Third homotopy group of quotient space

Question

The third homotopy group $\pi_3(G)$ of a compact connected simple Lie group $G$ is

$$\pi_3(G)=Z.$$

What if $G$ is not a Lie group but a quotient space of two Lie groups, $G/H$?

I know that if a space is compact, then so are all its quotient spaces. Moreover, if a space is connected, then so are all its quotient spaces. Does this mean that if $G$ is a compact connected simple Lie group with $\pi_3(G)=Z$, then $\pi_3(G/H)=Z$ is also given?

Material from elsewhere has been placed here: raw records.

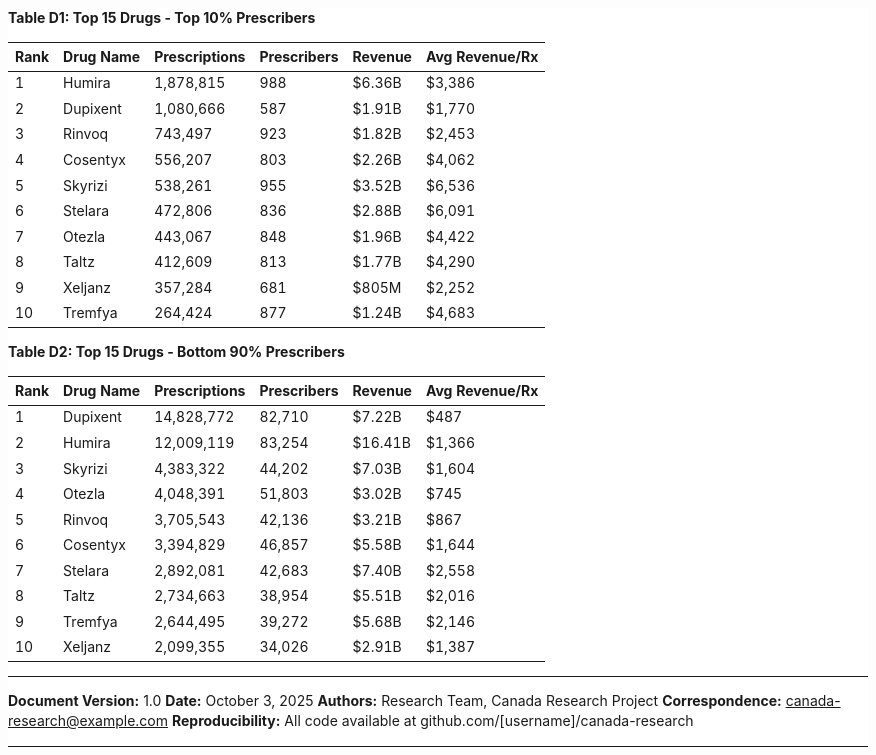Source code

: **Table D1: Top 15 Drugs - Top 10% Prescribers**

| Rank | Drug Name | Prescriptions | Prescribers | Revenue | Avg Revenue/Rx |
|------|-----------|--------------|-------------|---------|---------------|
| 1 | Humira | 1,878,815 | 988 | $6.36B | $3,386 |
| 2 | Dupixent | 1,080,666 | 587 | $1.91B | $1,770 |
| 3 | Rinvoq | 743,497 | 923 | $1.82B | $2,453 |
| 4 | Cosentyx | 556,207 | 803 | $2.26B | $4,062 |
| 5 | Skyrizi | 538,261 | 955 | $3.52B | $6,536 |
| 6 | Stelara | 472,806 | 836 | $2.88B | $6,091 |
| 7 | Otezla | 443,067 | 848 | $1.96B | $4,422 |
| 8 | Taltz | 412,609 | 813 | $1.77B | $4,290 |
| 9 | Xeljanz | 357,284 | 681 | $805M | $2,252 |
| 10 | Tremfya | 264,424 | 877 | $1.24B | $4,683 |

**Table D2: Top 15 Drugs - Bottom 90% Prescribers**

| Rank | Drug Name | Prescriptions | Prescribers | Revenue | Avg Revenue/Rx |
|------|-----------|--------------|-------------|---------|---------------|
| 1 | Dupixent | 14,828,772 | 82,710 | $7.22B | $487 |
| 2 | Humira | 12,009,119 | 83,254 | $16.41B | $1,366 |
| 3 | Skyrizi | 4,383,322 | 44,202 | $7.03B | $1,604 |
| 4 | Otezla | 4,048,391 | 51,803 | $3.02B | $745 |
| 5 | Rinvoq | 3,705,543 | 42,136 | $3.21B | $867 |
| 6 | Cosentyx | 3,394,829 | 46,857 | $5.58B | $1,644 |
| 7 | Stelara | 2,892,081 | 42,683 | $7.40B | $2,558 |
| 8 | Taltz | 2,734,663 | 38,954 | $5.51B | $2,016 |
| 9 | Tremfya | 2,644,495 | 39,272 | $5.68B | $2,146 |
| 10 | Xeljanz | 2,099,355 | 34,026 | $2.91B | $1,387 |

---

**Document Version:** 1.0
**Date:** October 3, 2025
**Authors:** Research Team, Canada Research Project
**Correspondence:** canada-research@example.com
**Reproducibility:** All code available at github.com/[username]/canada-research

---
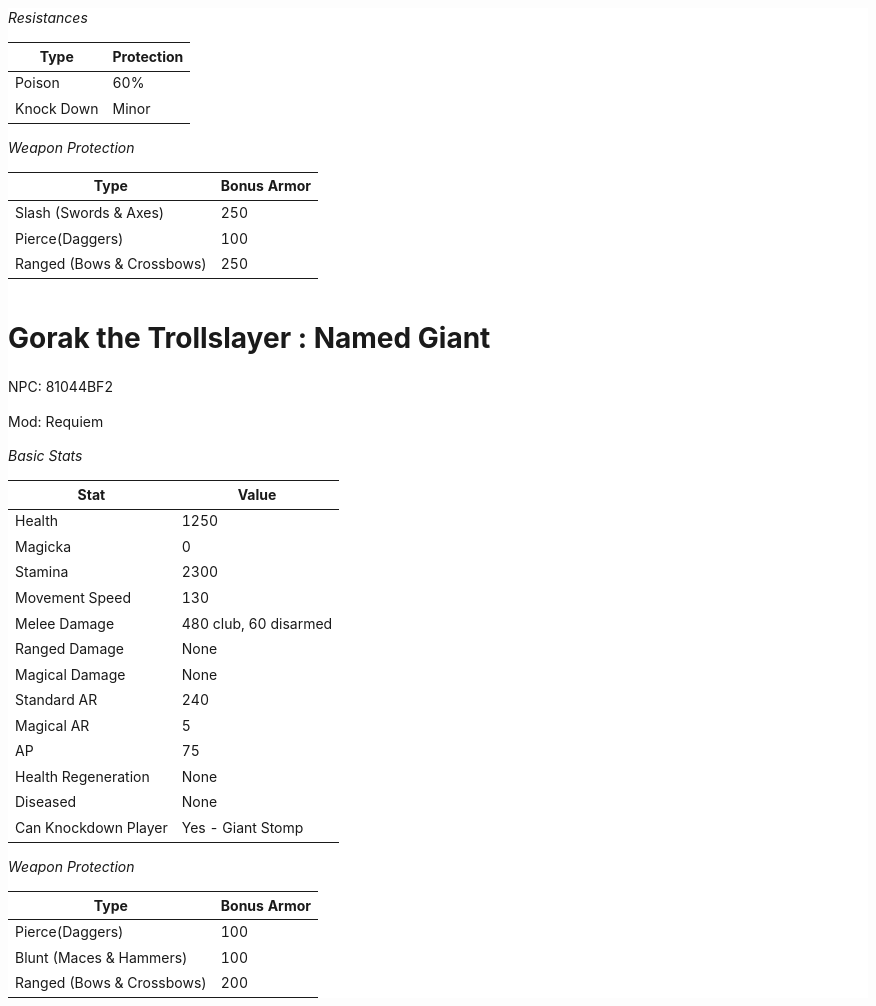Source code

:*Resistances*

|Type  | Protection | 
|--|--|
|Poison  | 60% |  
|Knock Down| Minor |  

*Weapon Protection*

| Type | Bonus Armor |
|--|--|
|Slash (Swords & Axes)  | 250 |
|Pierce(Daggers)    | 100 |
|Ranged (Bows & Crossbows)  | 250 |
        
#  **Gorak the Trollslayer** : Named Giant

NPC: 81044BF2

Mod: Requiem

*Basic Stats*

|Stat| Value |
|--|--|
|Health| 1250 |
|Magicka| 0 |
|Stamina| 2300 |
|Movement Speed| 130 |
|Melee Damage| 480 club, 60 disarmed |
|Ranged Damage| None |
|Magical Damage| None |
|Standard AR| 240 |
|Magical AR| 5 |
|AP| 75 |
|Health Regeneration| None |
| Diseased | None |
|Can Knockdown Player| Yes - Giant Stomp |

*Weapon Protection*

| Type | Bonus Armor |
|--|--|
|Pierce(Daggers)    | 100 |
|Blunt (Maces & Hammers)   | 100 |
|Ranged (Bows & Crossbows)  | 200 |
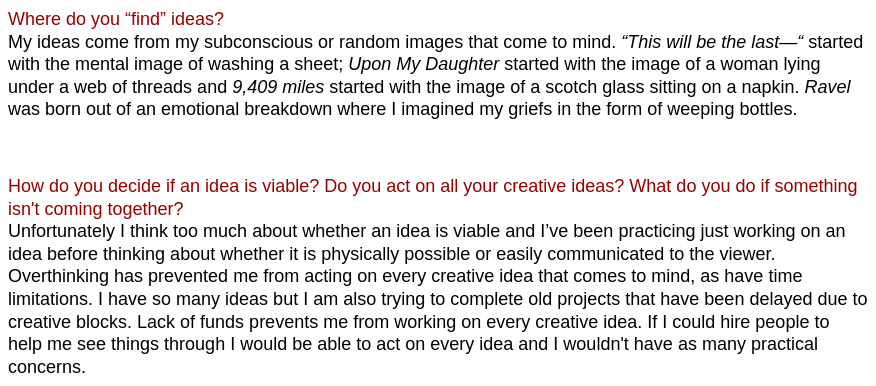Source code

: <p dir="ltr" style="line-height:1.2;margin-top:0pt;margin-bottom:0pt;"><span style="font-size:18px;"><span style="font-family: geneva,lucida sans,lucida grande,lucida sans unicode,verdana,sans-serif;"><span style="color: rgb(0, 0, 0); background-color: transparent; font-weight: 400; font-style: normal; font-variant: normal; text-decoration: none; vertical-align: baseline;">
<zentobox height="402" width="500"></zentobox>
</span></span></span></p>

<p dir="ltr" style="line-height:1.2;margin-top:0pt;margin-bottom:0pt;"><span style="font-size:18px;"><span style="font-family: geneva,lucida sans,lucida grande,lucida sans unicode,verdana,sans-serif;"><span style="color: rgb(152, 0, 0); background-color: transparent; font-weight: 400; font-style: normal; font-variant: normal; text-decoration: none; vertical-align: baseline;">Where do you &ldquo;find&rdquo; ideas?</span></span></span></p>

<p dir="ltr" style="line-height:1.2;margin-top:0pt;margin-bottom:0pt;"><span style="font-size:18px;"><span style="font-family: geneva,lucida sans,lucida grande,lucida sans unicode,verdana,sans-serif;"><span style="color: rgb(0, 0, 0); background-color: transparent; font-weight: 400; font-style: normal; font-variant: normal; text-decoration: none; vertical-align: baseline;">My ideas come from my subconscious or random images that come to mind. </span><span style="color: rgb(0, 0, 0); background-color: transparent; font-weight: 400; font-style: italic; font-variant: normal; text-decoration: none; vertical-align: baseline;">&ldquo;This will be the last&mdash;&ldquo;</span><span style="color: rgb(0, 0, 0); background-color: transparent; font-weight: 400; font-style: normal; font-variant: normal; text-decoration: none; vertical-align: baseline;"> started with the mental image of washing a sheet; </span><span style="color: rgb(0, 0, 0); background-color: transparent; font-weight: 400; font-style: italic; font-variant: normal; text-decoration: none; vertical-align: baseline;">Upon My Daughter</span><span style="color: rgb(0, 0, 0); background-color: transparent; font-weight: 400; font-style: normal; font-variant: normal; text-decoration: none; vertical-align: baseline;"> started with the image of a woman lying under a web of threads and </span><span style="color: rgb(0, 0, 0); background-color: transparent; font-weight: 400; font-style: italic; font-variant: normal; text-decoration: none; vertical-align: baseline;">9,409 miles</span><span style="color: rgb(0, 0, 0); background-color: transparent; font-weight: 400; font-style: normal; font-variant: normal; text-decoration: none; vertical-align: baseline;"> started with the image of a scotch glass sitting on a napkin. </span><span style="color: rgb(0, 0, 0); background-color: transparent; font-weight: 400; font-style: italic; font-variant: normal; text-decoration: none; vertical-align: baseline;">Ravel</span><span style="color: rgb(0, 0, 0); background-color: transparent; font-weight: 400; font-style: normal; font-variant: normal; text-decoration: none; vertical-align: baseline;"> was born out of an emotional breakdown where I imagined my griefs in the form of weeping bottles. </span></span></span></p>

<p><span style="font-size:18px;"><span style="font-family: geneva,lucida sans,lucida grande,lucida sans unicode,verdana,sans-serif;">
<zentobox height="723" preview="/img/s10/v110/p1480915781-5.jpg" width="910"></zentobox>
<br/>
<zentobox height="960" preview="/img/s7/v152/p1480915830-6.jpg" width="638"></zentobox>

<zentobox height="605" preview="/img/s12/v175/p1480915807-5.jpg" width="910"></zentobox>
</span></span></p>

<p dir="ltr" style="line-height:1.2;margin-top:0pt;margin-bottom:0pt;"><span style="font-size:18px;"><span style="font-family: geneva,lucida sans,lucida grande,lucida sans unicode,verdana,sans-serif;"><span style="color: rgb(152, 0, 0); background-color: transparent; font-weight: 400; font-style: normal; font-variant: normal; text-decoration: none; vertical-align: baseline;">How do you decide if an idea is viable? Do you act on all your creative ideas? What do you do if something isn&#39;t coming together?</span></span></span></p>

<p dir="ltr" style="line-height:1.2;margin-top:0pt;margin-bottom:0pt;"><span style="font-size:18px;"><span style="font-family: geneva,lucida sans,lucida grande,lucida sans unicode,verdana,sans-serif;"><span style="color: rgb(0, 0, 0); background-color: transparent; font-weight: 400; font-style: normal; font-variant: normal; text-decoration: none; vertical-align: baseline;">Unfortunately I think too much about whether an idea is viable and I&rsquo;ve been practicing just working on an idea before thinking about whether it is physically possible or easily communicated to the viewer. Overthinking has prevented me from acting on every creative idea that comes to mind, as have time limitations. I have so many ideas but I am also trying to complete old projects that have been delayed due to creative blocks. Lack of funds prevents me from working on every creative idea. If I could hire people to help me see things through I would be able to act on every idea and I wouldn&#39;t have as many practical concerns.</span></span></span></p>
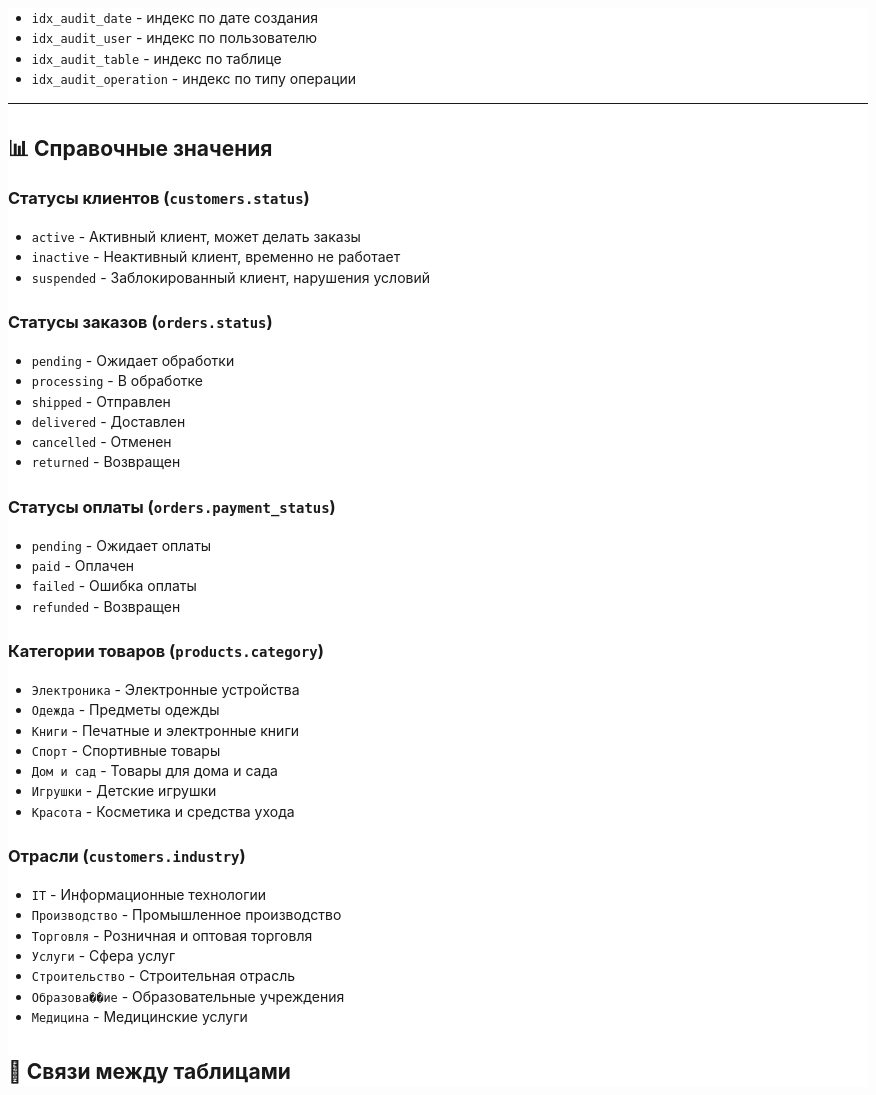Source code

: - `idx_audit_date` - индекс по дате создания
- `idx_audit_user` - индекс по пользователю
- `idx_audit_table` - индекс по таблице
- `idx_audit_operation` - индекс по типу операции

---

## 📊 Справочные значения

### Статусы клиентов (`customers.status`)

- `active` - Активный клиент, может делать заказы
- `inactive` - Неактивный клиент, временно не работает
- `suspended` - Заблокированный клиент, нарушения условий

### Статусы заказов (`orders.status`)

- `pending` - Ожидает обработки
- `processing` - В обработке
- `shipped` - Отправлен
- `delivered` - Доставлен
- `cancelled` - Отменен
- `returned` - Возвращен

### Статусы оплаты (`orders.payment_status`)

- `pending` - Ожидает оплаты
- `paid` - Оплачен
- `failed` - Ошибка оплаты
- `refunded` - Возвращен

### Категории товаров (`products.category`)

- `Электроника` - Электронные устройства
- `Одежда` - Предметы одежды
- `Книги` - Печатные и электронные книги
- `Спорт` - Спортивные товары
- `Дом и сад` - Товары для дома и сада
- `Игрушки` - Детские игрушки
- `Красота` - Косметика и средства ухода

### Отрасли (`customers.industry`)

- `IT` - Информационные технологии
- `Производство` - Промышленное производство
- `Торговля` - Розничная и оптовая торговля
- `Услуги` - Сфера услуг
- `Строительство` - Строительная отрасль
- `Образова��ие` - Образовательные учреждения
- `Медицина` - Медицинские услуги

## 🔗 Связи между таблицами
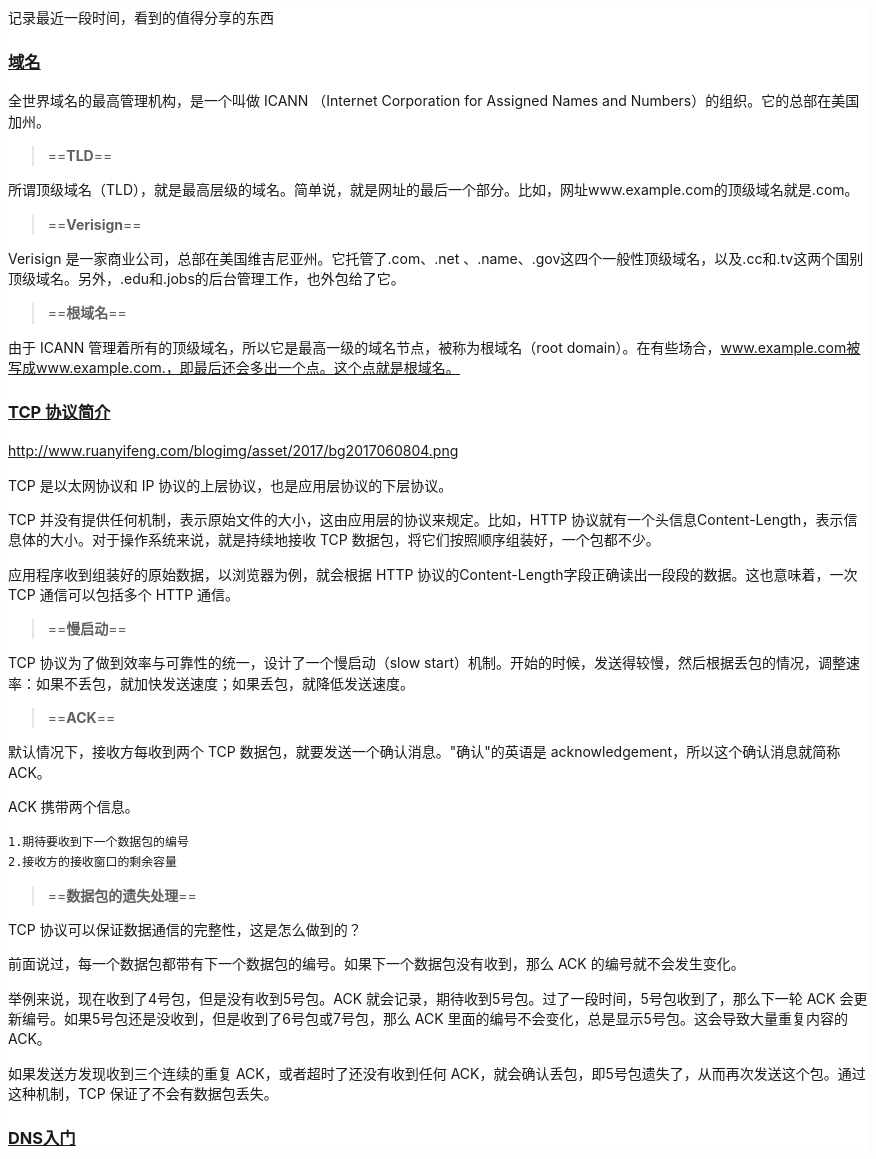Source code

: 记录最近一段时间，看到的值得分享的东西

### [域名](http://www.ruanyifeng.com/blog/2018/05/root-domain.html)

全世界域名的最高管理机构，是一个叫做 ICANN （Internet Corporation for Assigned Names and Numbers）的组织。它的总部在美国加州。

> ==**TLD**==

所谓顶级域名（TLD），就是最高层级的域名。简单说，就是网址的最后一个部分。比如，网址www.example.com的顶级域名就是.com。

> ==**Verisign**==

Verisign 是一家商业公司，总部在美国维吉尼亚州。它托管了.com、.net 、.name、.gov这四个一般性顶级域名，以及.cc和.tv这两个国别顶级域名。另外，.edu和.jobs的后台管理工作，也外包给了它。

> ==**根域名**==

由于 ICANN 管理着所有的顶级域名，所以它是最高一级的域名节点，被称为根域名（root domain）。在有些场合，www.example.com被写成www.example.com.，即最后还会多出一个点。这个点就是根域名。


### [TCP 协议简介](http://www.ruanyifeng.com/blog/2017/06/tcp-protocol.html)

http://www.ruanyifeng.com/blogimg/asset/2017/bg2017060804.png

TCP 是以太网协议和 IP 协议的上层协议，也是应用层协议的下层协议。

TCP 并没有提供任何机制，表示原始文件的大小，这由应用层的协议来规定。比如，HTTP 协议就有一个头信息Content-Length，表示信息体的大小。对于操作系统来说，就是持续地接收 TCP 数据包，将它们按照顺序组装好，一个包都不少。

应用程序收到组装好的原始数据，以浏览器为例，就会根据 HTTP 协议的Content-Length字段正确读出一段段的数据。这也意味着，一次 TCP 通信可以包括多个 HTTP 通信。

> ==**慢启动**==

TCP 协议为了做到效率与可靠性的统一，设计了一个慢启动（slow start）机制。开始的时候，发送得较慢，然后根据丢包的情况，调整速率：如果不丢包，就加快发送速度；如果丢包，就降低发送速度。

> ==**ACK**==

默认情况下，接收方每收到两个 TCP 数据包，就要发送一个确认消息。"确认"的英语是 acknowledgement，所以这个确认消息就简称 ACK。

ACK 携带两个信息。
	
	1.期待要收到下一个数据包的编号
	2.接收方的接收窗口的剩余容量
	
> ==**数据包的遗失处理**==

TCP 协议可以保证数据通信的完整性，这是怎么做到的？

前面说过，每一个数据包都带有下一个数据包的编号。如果下一个数据包没有收到，那么 ACK 的编号就不会发生变化。

举例来说，现在收到了4号包，但是没有收到5号包。ACK 就会记录，期待收到5号包。过了一段时间，5号包收到了，那么下一轮 ACK 会更新编号。如果5号包还是没收到，但是收到了6号包或7号包，那么 ACK 里面的编号不会变化，总是显示5号包。这会导致大量重复内容的 ACK。

如果发送方发现收到三个连续的重复 ACK，或者超时了还没有收到任何 ACK，就会确认丢包，即5号包遗失了，从而再次发送这个包。通过这种机制，TCP 保证了不会有数据包丢失。

### [DNS入门](http://www.ruanyifeng.com/blog/2016/06/dns.html)
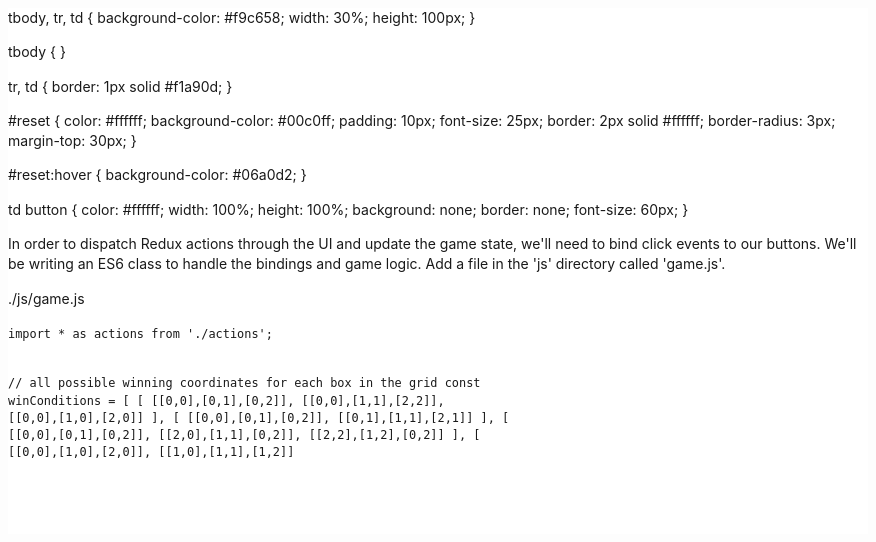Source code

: tbody, tr, td {
    background-color: #f9c658;
    width: 30%;
    height: 100px;
}

tbody {
}

tr, td {
    border: 1px solid #f1a90d;
}

#reset {
    color: #ffffff;
    background-color: #00c0ff;
    padding: 10px;
    font-size: 25px;
    border: 2px solid #ffffff;
    border-radius: 3px;
    margin-top: 30px;
}

#reset:hover {
    background-color: #06a0d2;
}

td button {
    color: #ffffff;
    width: 100%;
    height: 100%;
    background: none;
    border: none;
    font-size: 60px;
}</code>
</pre>

In order to dispatch Redux actions through the UI and update the game state,
we'll need to bind click events to our buttons. We'll be writing an ES6 class
to handle the bindings and game logic. Add a file in the 'js' directory
called 'game.js'.

<div class="code-description">
  <p>./js/game.js</p>
</div>
<pre>
<code class="language-javascript">import * as actions from './actions';

// all possible winning coordinates for each box in the grid
const winConditions = [
    [
        [[0,0],[0,1],[0,2]],
        [[0,0],[1,1],[2,2]],
        [[0,0],[1,0],[2,0]]
    ],
    [
        [[0,0],[0,1],[0,2]],
        [[0,1],[1,1],[2,1]]
    ],
    [
        [[0,0],[0,1],[0,2]],
        [[2,0],[1,1],[0,2]],
        [[2,2],[1,2],[0,2]]
    ],
    [
        [[0,0],[1,0],[2,0]],
        [[1,0],[1,1],[1,2]]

Edit in response to the comment by Arnaud Mortier:

I am especially interested in the case where $G$ is a direct product of two simple Lie groups $G'$, such as $G= G'\times G' = SU(3)\times SU(3)$. Algebraically, the special unitary group $SU(3)$ is a simple Lie group, meaning that its Lie algebra is simple. We know that $\pi_3(SU(3))=Z$. Let us consider the exemplary case where $H=SU(2)\times SU(2)\times U(1)$. Do we get

$$\pi_3(G/H)=\pi_3(G)=\pi_3(SU(3)\times SU(3))=\pi_3(SU(3))\times\pi_3(SU(3))=Z\times Z?$$

Answer 1

No. Looking at the relevant part of the long exact sequence on homotopy groups, we have an exact sequence $$\pi_3(H)\to\pi_3(G)\to \pi_3(G/H)\to \pi_2(H).$$ Since $\pi_2(H)$ is trivial ($\pi_2$ of any Lie group is trivial), this means $\pi_3(G/H)$ will be isomorphic to $\pi_3(G)$ iff the image of $\pi_3(H)$ in $\pi_3(G)$ is trivial. So for instance, taking $G=SU(3)$ and $H=SU(2)$, $\pi_3(H)\cong\mathbb{Z}$ and the map $\pi_3(H)\to \pi_3(G)$ is an isomorphism, so $\pi_3(G/H)$ will be trivial rather than $\mathbb{Z}$ (in fact $G/H\cong S^5$ in that case since $H$ is exactly the stabilizer of a point in the usual action of $G$ on $\mathbb{C}^3$, so the quotient is the orbit of a point which is $S^5$).

Answer 2

Eric's answer is fine, but a bit more can be said. Mainly, it is very rare for $\pi_3(G/H)$ to be isomorphic to $\mathbb{Z}$!

Proposition: Suppose $H\subseteq G$ are compact Lie groups and $H$ is non-abelian. Then $\pi_3(G/H)$ has smaller rank than $\pi_3(G)$.

In particular, if $G$ is simple and $H$ is non-abelian, then $\pi_3(G/H)$ is a finite cyclic group. (On the other hand, if $H$ is abelian, then the long exact sequence in Eric's answer shows that $\pi_3(G/H)$ is canonically isomorphic to $\pi_3(G)$.)

So, why is the proposition true? The key term in the Dynkin index (see https://mathoverflow.net/questions/90124/3rd-homotopy-group-of-a-compact-simple-lie-group).

In more detail, the universal cover of $H$ splits as $\mathbb{R}^n\times H_1\times ... \times H_k$ where each $H_i$ is a compact simply connected simple Lie group. The assumption that $H$ is non-abelian implies that $k\geq 1$. Consider the induced map $H_1\rightarrow H\rightarrow G$ where the first map is the restriction of the covering projection to $H_1$. Since $H_1$ is simple, this gives an induced map $\mathbb{Z}\cong \pi_3(H)\rightarrow \pi_3(G)\cong \mathbb{Z}^s$, where $s$ is the number of (non-abelian) simple factors in the universal cover of $G$. If this map is non-trivial, it follows that the map $\pi_3(H)\rightarrow \pi_3(G)$ is non-trivial, which would then prove the proposition.

But why is this map non-trivial? Well, the map on $\pi_3$ induced by an inclusion of a simple Lie group into another simple group is known as they Dynkin Index. It can be computed in terms of the restriction of the Killing form on $G$ to that of $H$, an in particular, is known to always be a positive integer.